▸ **WHAT TO PRODUCE**
Could you please transcribe the data exactly, without the pictures?

#### PROVIDED DATA

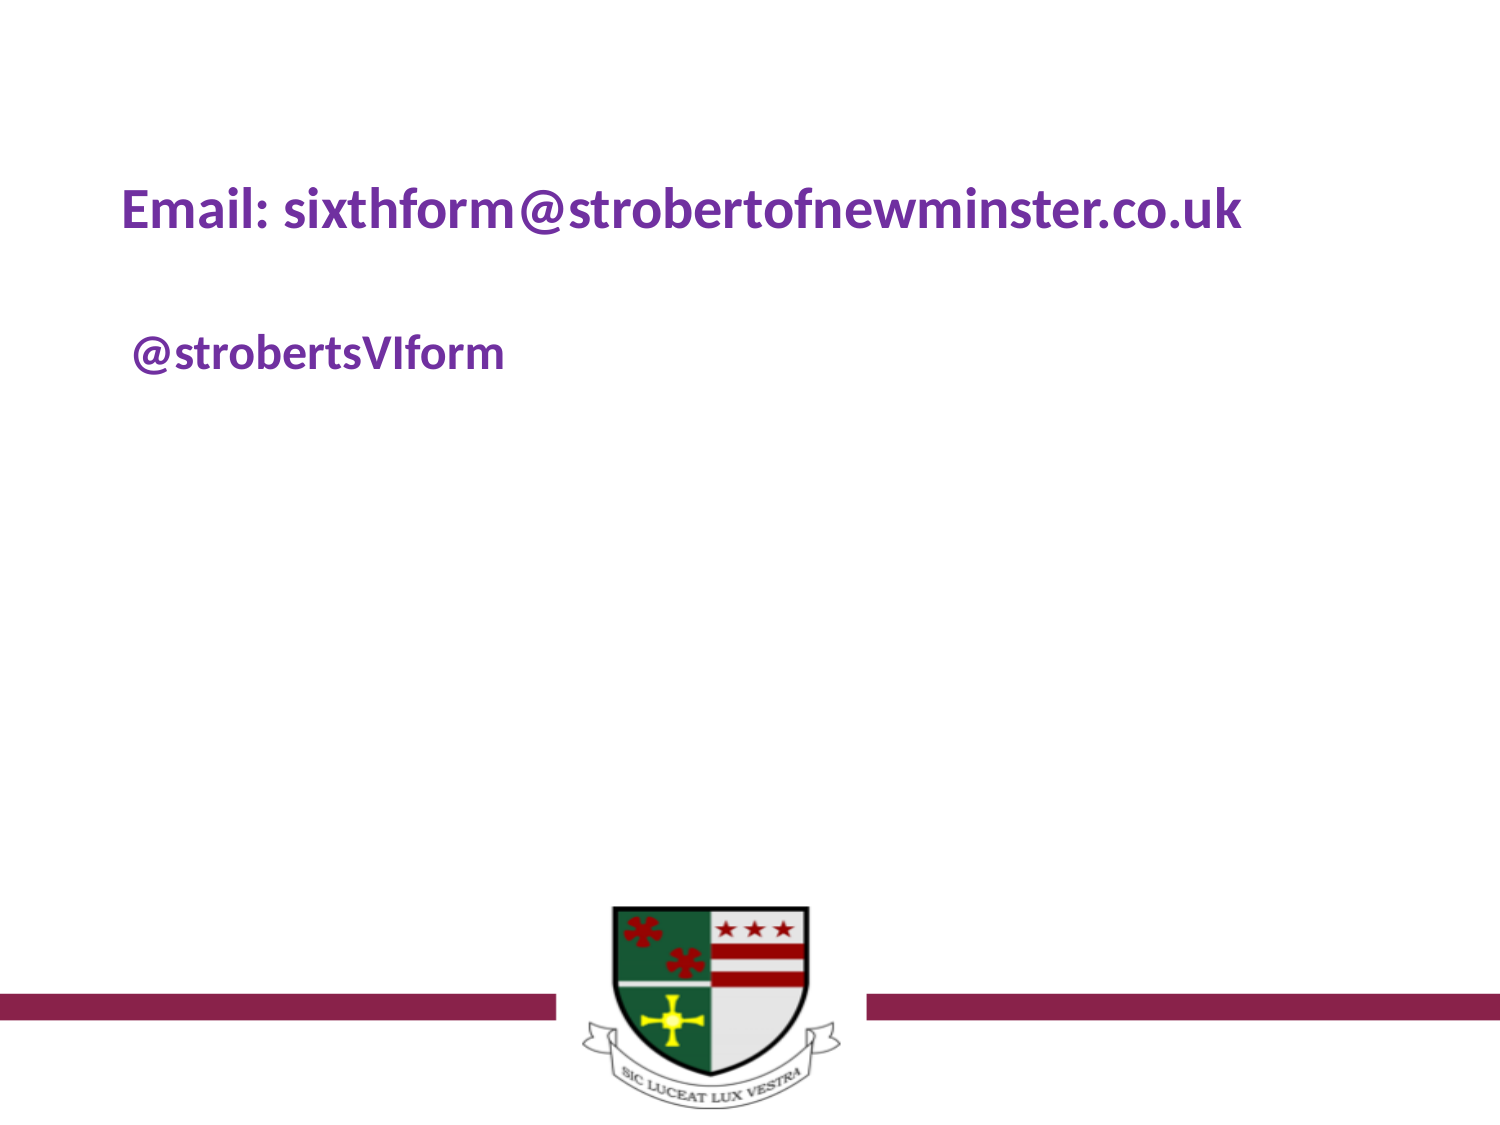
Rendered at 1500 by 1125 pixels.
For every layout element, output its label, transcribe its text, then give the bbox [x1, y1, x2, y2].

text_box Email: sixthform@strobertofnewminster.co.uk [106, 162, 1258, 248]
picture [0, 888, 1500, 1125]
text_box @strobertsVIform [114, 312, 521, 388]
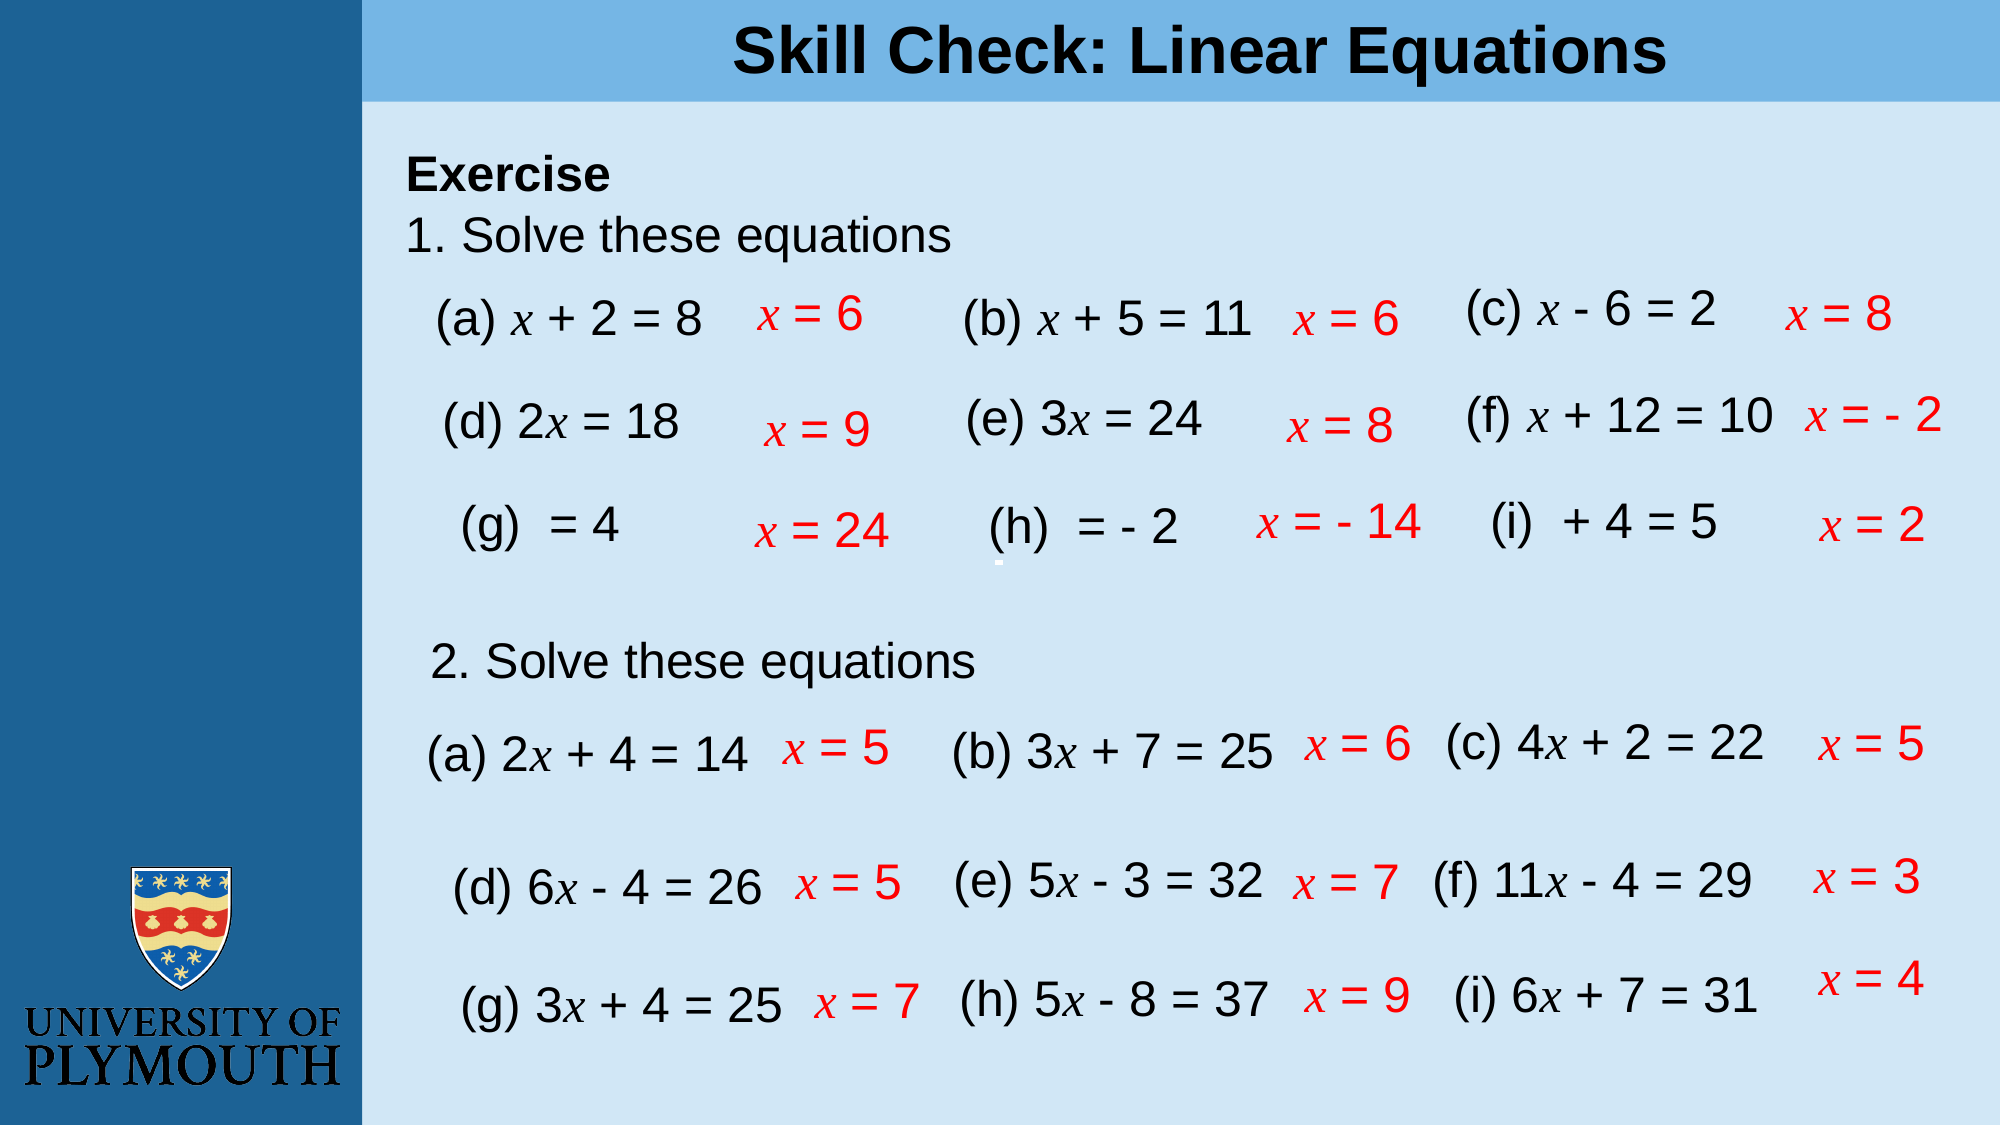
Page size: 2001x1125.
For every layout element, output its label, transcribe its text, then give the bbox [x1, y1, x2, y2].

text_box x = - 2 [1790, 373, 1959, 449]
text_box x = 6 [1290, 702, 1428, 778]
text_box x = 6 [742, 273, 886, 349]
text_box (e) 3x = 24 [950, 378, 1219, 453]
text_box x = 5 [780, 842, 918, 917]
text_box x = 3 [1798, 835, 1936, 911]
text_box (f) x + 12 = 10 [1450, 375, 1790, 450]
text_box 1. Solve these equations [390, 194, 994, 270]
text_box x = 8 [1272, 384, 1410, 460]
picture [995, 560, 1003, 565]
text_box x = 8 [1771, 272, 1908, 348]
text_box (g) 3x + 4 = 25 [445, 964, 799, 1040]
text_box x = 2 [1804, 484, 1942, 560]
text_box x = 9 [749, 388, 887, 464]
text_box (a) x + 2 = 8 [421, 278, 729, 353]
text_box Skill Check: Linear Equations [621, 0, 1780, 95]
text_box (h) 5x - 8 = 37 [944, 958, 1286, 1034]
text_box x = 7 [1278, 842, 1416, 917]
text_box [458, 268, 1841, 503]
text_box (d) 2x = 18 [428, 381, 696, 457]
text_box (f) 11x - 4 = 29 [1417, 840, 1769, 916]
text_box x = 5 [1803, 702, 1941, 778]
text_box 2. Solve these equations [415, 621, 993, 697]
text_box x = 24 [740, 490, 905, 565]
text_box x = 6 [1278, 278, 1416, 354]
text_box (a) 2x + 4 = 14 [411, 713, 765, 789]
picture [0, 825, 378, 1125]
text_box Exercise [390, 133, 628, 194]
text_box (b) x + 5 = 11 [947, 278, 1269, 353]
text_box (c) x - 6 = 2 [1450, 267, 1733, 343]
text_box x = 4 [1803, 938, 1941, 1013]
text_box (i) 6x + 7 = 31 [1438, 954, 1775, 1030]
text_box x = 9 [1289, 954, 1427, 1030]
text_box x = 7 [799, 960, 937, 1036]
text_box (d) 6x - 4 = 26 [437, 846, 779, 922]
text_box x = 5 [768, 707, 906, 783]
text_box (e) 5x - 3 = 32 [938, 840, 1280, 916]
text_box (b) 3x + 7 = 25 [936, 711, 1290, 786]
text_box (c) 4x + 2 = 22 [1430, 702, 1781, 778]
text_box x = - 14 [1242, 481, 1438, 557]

########

▸ **TASK OUTPUT**
Rendered at 1500 by 1125 pixels.
For every layout element, output its label, transcribe its text, then give the bbox [x1, y1, x2, y2].

text_box Email: sixthform@strobertofnewminster.co.uk [106, 162, 1258, 248]
picture [0, 888, 1500, 1125]
text_box @strobertsVIform [114, 312, 521, 388]
Page size: 2001x1125.
For every layout element, output its label, transcribe its text, then give the bbox [x1, y1, x2, y2].

text_box x = - 2 [1790, 373, 1959, 449]
text_box x = 6 [1290, 702, 1428, 778]
text_box x = 6 [742, 273, 886, 349]
text_box (e) 3x = 24 [950, 378, 1219, 453]
text_box x = 5 [780, 842, 918, 917]
text_box x = 3 [1798, 835, 1936, 911]
text_box (f) x + 12 = 10 [1450, 375, 1790, 450]
text_box 1. Solve these equations [390, 194, 994, 270]
text_box x = 8 [1272, 384, 1410, 460]
picture [995, 560, 1003, 565]
text_box x = 8 [1771, 272, 1908, 348]
text_box (g) 3x + 4 = 25 [445, 964, 799, 1040]
text_box x = 2 [1804, 484, 1942, 560]
text_box x = 9 [749, 388, 887, 464]
text_box (a) x + 2 = 8 [421, 278, 729, 353]
text_box Skill Check: Linear Equations [621, 0, 1780, 95]
text_box (h) 5x - 8 = 37 [944, 958, 1286, 1034]
text_box x = 7 [1278, 842, 1416, 917]
text_box [458, 268, 1841, 503]
text_box (d) 2x = 18 [428, 381, 696, 457]
text_box (f) 11x - 4 = 29 [1417, 840, 1769, 916]
text_box x = 5 [1803, 702, 1941, 778]
text_box 2. Solve these equations [415, 621, 993, 697]
text_box x = 24 [740, 490, 905, 565]
text_box x = 6 [1278, 278, 1416, 354]
text_box (a) 2x + 4 = 14 [411, 713, 765, 789]
picture [0, 825, 378, 1125]
text_box Exercise [390, 133, 628, 194]
text_box (b) x + 5 = 11 [947, 278, 1269, 353]
text_box (c) x - 6 = 2 [1450, 267, 1733, 343]
text_box x = 4 [1803, 938, 1941, 1013]
text_box (i) 6x + 7 = 31 [1438, 954, 1775, 1030]
text_box x = 9 [1289, 954, 1427, 1030]
text_box x = 7 [799, 960, 937, 1036]
text_box (d) 6x - 4 = 26 [437, 846, 779, 922]
text_box x = 5 [768, 707, 906, 783]
text_box (e) 5x - 3 = 32 [938, 840, 1280, 916]
text_box (b) 3x + 7 = 25 [936, 711, 1290, 786]
text_box (c) 4x + 2 = 22 [1430, 702, 1781, 778]
text_box x = - 14 [1242, 481, 1438, 557]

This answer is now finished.